Collected data:
──────

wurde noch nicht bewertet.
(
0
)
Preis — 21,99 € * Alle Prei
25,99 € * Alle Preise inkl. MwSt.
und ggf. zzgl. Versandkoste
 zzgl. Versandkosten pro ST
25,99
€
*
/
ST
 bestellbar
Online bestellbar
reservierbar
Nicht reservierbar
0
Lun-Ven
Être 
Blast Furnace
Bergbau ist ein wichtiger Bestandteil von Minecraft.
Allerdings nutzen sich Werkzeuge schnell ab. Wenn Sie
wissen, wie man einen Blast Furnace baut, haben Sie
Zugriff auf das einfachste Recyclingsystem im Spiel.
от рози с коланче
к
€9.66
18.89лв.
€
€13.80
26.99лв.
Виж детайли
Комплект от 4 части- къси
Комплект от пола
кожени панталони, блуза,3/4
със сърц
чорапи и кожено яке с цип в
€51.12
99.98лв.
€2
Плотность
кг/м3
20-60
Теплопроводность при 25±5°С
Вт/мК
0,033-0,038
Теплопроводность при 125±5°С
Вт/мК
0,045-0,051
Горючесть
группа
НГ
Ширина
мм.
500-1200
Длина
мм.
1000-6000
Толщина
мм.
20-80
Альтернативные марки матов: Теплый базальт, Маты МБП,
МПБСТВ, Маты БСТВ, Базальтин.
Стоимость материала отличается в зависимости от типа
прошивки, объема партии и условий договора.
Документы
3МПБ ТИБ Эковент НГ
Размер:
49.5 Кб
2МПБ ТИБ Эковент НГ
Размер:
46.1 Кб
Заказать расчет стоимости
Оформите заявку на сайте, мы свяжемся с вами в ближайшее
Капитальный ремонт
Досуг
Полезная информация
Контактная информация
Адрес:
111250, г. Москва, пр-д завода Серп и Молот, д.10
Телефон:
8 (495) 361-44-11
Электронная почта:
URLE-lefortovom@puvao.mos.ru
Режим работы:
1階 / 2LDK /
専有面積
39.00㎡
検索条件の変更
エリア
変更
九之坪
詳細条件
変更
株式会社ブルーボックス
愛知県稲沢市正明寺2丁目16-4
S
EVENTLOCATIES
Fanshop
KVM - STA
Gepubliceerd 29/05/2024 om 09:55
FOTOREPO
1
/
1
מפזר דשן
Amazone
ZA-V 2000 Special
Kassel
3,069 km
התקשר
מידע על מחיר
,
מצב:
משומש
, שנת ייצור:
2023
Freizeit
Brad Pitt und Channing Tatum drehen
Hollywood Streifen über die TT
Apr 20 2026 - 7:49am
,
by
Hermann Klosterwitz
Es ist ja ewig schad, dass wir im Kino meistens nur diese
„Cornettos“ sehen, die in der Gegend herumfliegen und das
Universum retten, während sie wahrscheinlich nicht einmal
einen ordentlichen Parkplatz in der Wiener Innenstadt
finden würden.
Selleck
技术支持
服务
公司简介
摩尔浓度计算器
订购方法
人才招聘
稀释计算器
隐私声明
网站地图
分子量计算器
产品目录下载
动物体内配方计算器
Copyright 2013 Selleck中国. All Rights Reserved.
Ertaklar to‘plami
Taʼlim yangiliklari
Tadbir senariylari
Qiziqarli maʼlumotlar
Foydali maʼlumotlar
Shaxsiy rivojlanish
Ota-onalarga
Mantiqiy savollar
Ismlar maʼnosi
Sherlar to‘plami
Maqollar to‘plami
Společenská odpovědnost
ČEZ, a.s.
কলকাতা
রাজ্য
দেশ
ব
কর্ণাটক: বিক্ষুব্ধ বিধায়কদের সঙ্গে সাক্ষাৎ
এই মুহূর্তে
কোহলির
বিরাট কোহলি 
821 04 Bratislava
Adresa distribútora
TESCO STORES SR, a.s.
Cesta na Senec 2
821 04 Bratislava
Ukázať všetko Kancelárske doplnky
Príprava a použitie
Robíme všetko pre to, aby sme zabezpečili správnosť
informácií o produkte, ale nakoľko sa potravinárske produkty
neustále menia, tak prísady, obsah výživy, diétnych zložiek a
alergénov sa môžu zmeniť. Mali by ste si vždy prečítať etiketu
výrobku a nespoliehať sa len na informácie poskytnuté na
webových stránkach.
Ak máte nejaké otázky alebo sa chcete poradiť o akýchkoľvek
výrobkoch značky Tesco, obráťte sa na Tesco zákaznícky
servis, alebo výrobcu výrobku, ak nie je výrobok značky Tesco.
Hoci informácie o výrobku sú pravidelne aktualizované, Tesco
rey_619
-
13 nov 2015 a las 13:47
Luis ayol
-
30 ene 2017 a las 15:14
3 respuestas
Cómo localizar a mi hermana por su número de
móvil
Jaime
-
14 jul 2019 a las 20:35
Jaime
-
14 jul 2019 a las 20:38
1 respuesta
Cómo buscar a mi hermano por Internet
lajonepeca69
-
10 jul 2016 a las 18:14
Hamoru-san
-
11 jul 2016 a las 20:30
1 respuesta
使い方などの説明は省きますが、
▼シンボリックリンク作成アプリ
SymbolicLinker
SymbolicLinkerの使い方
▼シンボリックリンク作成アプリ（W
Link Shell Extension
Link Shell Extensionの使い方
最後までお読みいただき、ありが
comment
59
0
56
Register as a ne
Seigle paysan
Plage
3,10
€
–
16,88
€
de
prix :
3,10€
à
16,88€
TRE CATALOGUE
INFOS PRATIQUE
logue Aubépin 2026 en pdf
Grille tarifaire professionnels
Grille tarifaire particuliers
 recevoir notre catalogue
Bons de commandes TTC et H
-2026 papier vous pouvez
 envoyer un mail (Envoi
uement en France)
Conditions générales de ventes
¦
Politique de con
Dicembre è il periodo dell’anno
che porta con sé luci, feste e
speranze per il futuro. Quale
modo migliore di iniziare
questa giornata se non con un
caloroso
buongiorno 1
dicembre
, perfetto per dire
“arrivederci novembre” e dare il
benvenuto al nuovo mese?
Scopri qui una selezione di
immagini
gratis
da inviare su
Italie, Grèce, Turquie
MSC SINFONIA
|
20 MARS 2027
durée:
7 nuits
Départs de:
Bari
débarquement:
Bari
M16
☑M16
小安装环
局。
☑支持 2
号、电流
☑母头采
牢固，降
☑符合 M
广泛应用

──────

**WHAT YOU ARE ASKED TO DO**
Edit the listing by replacing every "Bari" with "Genova", and leave everything else unchanged.

**ANSWER TO THIS TASK**
wurde noch nicht bewertet.
(
0
)
Preis — 21,99 € * Alle Prei
25,99 € * Alle Preise inkl. MwSt.
und ggf. zzgl. Versandkoste
 zzgl. Versandkosten pro ST
25,99
€
*
/
ST
 bestellbar
Online bestellbar
reservierbar
Nicht reservierbar
0
Lun-Ven
Être 
Blast Furnace
Bergbau ist ein wichtiger Bestandteil von Minecraft.
Allerdings nutzen sich Werkzeuge schnell ab. Wenn Sie
wissen, wie man einen Blast Furnace baut, haben Sie
Zugriff auf das einfachste Recyclingsystem im Spiel.
от рози с коланче
к
€9.66
18.89лв.
€
€13.80
26.99лв.
Виж детайли
Комплект от 4 части- къси
Комплект от пола
кожени панталони, блуза,3/4
със сърц
чорапи и кожено яке с цип в
€51.12
99.98лв.
€2
Плотность
кг/м3
20-60
Теплопроводность при 25±5°С
Вт/мК
0,033-0,038
Теплопроводность при 125±5°С
Вт/мК
0,045-0,051
Горючесть
группа
НГ
Ширина
мм.
500-1200
Длина
мм.
1000-6000
Толщина
мм.
20-80
Альтернативные марки матов: Теплый базальт, Маты МБП,
МПБСТВ, Маты БСТВ, Базальтин.
Стоимость материала отличается в зависимости от типа
прошивки, объема партии и условий договора.
Документы
3МПБ ТИБ Эковент НГ
Размер:
49.5 Кб
2МПБ ТИБ Эковент НГ
Размер:
46.1 Кб
Заказать расчет стоимости
Оформите заявку на сайте, мы свяжемся с вами в ближайшее
Капитальный ремонт
Досуг
Полезная информация
Контактная информация
Адрес:
111250, г. Москва, пр-д завода Серп и Молот, д.10
Телефон:
8 (495) 361-44-11
Электронная почта:
URLE-lefortovom@puvao.mos.ru
Режим работы:
1階 / 2LDK /
専有面積
39.00㎡
検索条件の変更
エリア
変更
九之坪
詳細条件
変更
株式会社ブルーボックス
愛知県稲沢市正明寺2丁目16-4
S
EVENTLOCATIES
Fanshop
KVM - STA
Gepubliceerd 29/05/2024 om 09:55
FOTOREPO
1
/
1
מפזר דשן
Amazone
ZA-V 2000 Special
Kassel
3,069 km
התקשר
מידע על מחיר
,
מצב:
משומש
, שנת ייצור:
2023
Freizeit
Brad Pitt und Channing Tatum drehen
Hollywood Streifen über die TT
Apr 20 2026 - 7:49am
,
by
Hermann Klosterwitz
Es ist ja ewig schad, dass wir im Kino meistens nur diese
„Cornettos“ sehen, die in der Gegend herumfliegen und das
Universum retten, während sie wahrscheinlich nicht einmal
einen ordentlichen Parkplatz in der Wiener Innenstadt
finden würden.
Selleck
技术支持
服务
公司简介
摩尔浓度计算器
订购方法
人才招聘
稀释计算器
隐私声明
网站地图
分子量计算器
产品目录下载
动物体内配方计算器
Copyright 2013 Selleck中国. All Rights Reserved.
Ertaklar to‘plami
Taʼlim yangiliklari
Tadbir senariylari
Qiziqarli maʼlumotlar
Foydali maʼlumotlar
Shaxsiy rivojlanish
Ota-onalarga
Mantiqiy savollar
Ismlar maʼnosi
Sherlar to‘plami
Maqollar to‘plami
Společenská odpovědnost
ČEZ, a.s.
কলকাতা
রাজ্য
দেশ
ব
কর্ণাটক: বিক্ষুব্ধ বিধায়কদের সঙ্গে সাক্ষাৎ
এই মুহূর্তে
কোহলির
বিরাট কোহলি 
821 04 Bratislava
Adresa distribútora
TESCO STORES SR, a.s.
Cesta na Senec 2
821 04 Bratislava
Ukázať všetko Kancelárske doplnky
Príprava a použitie
Robíme všetko pre to, aby sme zabezpečili správnosť
informácií o produkte, ale nakoľko sa potravinárske produkty
neustále menia, tak prísady, obsah výživy, diétnych zložiek a
alergénov sa môžu zmeniť. Mali by ste si vždy prečítať etiketu
výrobku a nespoliehať sa len na informácie poskytnuté na
webových stránkach.
Ak máte nejaké otázky alebo sa chcete poradiť o akýchkoľvek
výrobkoch značky Tesco, obráťte sa na Tesco zákaznícky
servis, alebo výrobcu výrobku, ak nie je výrobok značky Tesco.
Hoci informácie o výrobku sú pravidelne aktualizované, Tesco
rey_619
-
13 nov 2015 a las 13:47
Luis ayol
-
30 ene 2017 a las 15:14
3 respuestas
Cómo localizar a mi hermana por su número de
móvil
Jaime
-
14 jul 2019 a las 20:35
Jaime
-
14 jul 2019 a las 20:38
1 respuesta
Cómo buscar a mi hermano por Internet
lajonepeca69
-
10 jul 2016 a las 18:14
Hamoru-san
-
11 jul 2016 a las 20:30
1 respuesta
使い方などの説明は省きますが、
▼シンボリックリンク作成アプリ
SymbolicLinker
SymbolicLinkerの使い方
▼シンボリックリンク作成アプリ（W
Link Shell Extension
Link Shell Extensionの使い方
最後までお読みいただき、ありが
comment
59
0
56
Register as a ne
Seigle paysan
Plage
3,10
€
–
16,88
€
de
prix :
3,10€
à
16,88€
TRE CATALOGUE
INFOS PRATIQUE
logue Aubépin 2026 en pdf
Grille tarifaire professionnels
Grille tarifaire particuliers
 recevoir notre catalogue
Bons de commandes TTC et H
-2026 papier vous pouvez
 envoyer un mail (Envoi
uement en France)
Conditions générales de ventes
¦
Politique de con
Dicembre è il periodo dell’anno
che porta con sé luci, feste e
speranze per il futuro. Quale
modo migliore di iniziare
questa giornata se non con un
caloroso
buongiorno 1
dicembre
, perfetto per dire
“arrivederci novembre” e dare il
benvenuto al nuovo mese?
Scopri qui una selezione di
immagini
gratis
da inviare su
Italie, Grèce, Turquie
MSC SINFONIA
|
20 MARS 2027
durée:
7 nuits
Départs de:
Genova
débarquement:
Genova
M16
☑M16
小安装环
局。
☑支持 2
号、电流
☑母头采
牢固，降
☑符合 M
广泛应用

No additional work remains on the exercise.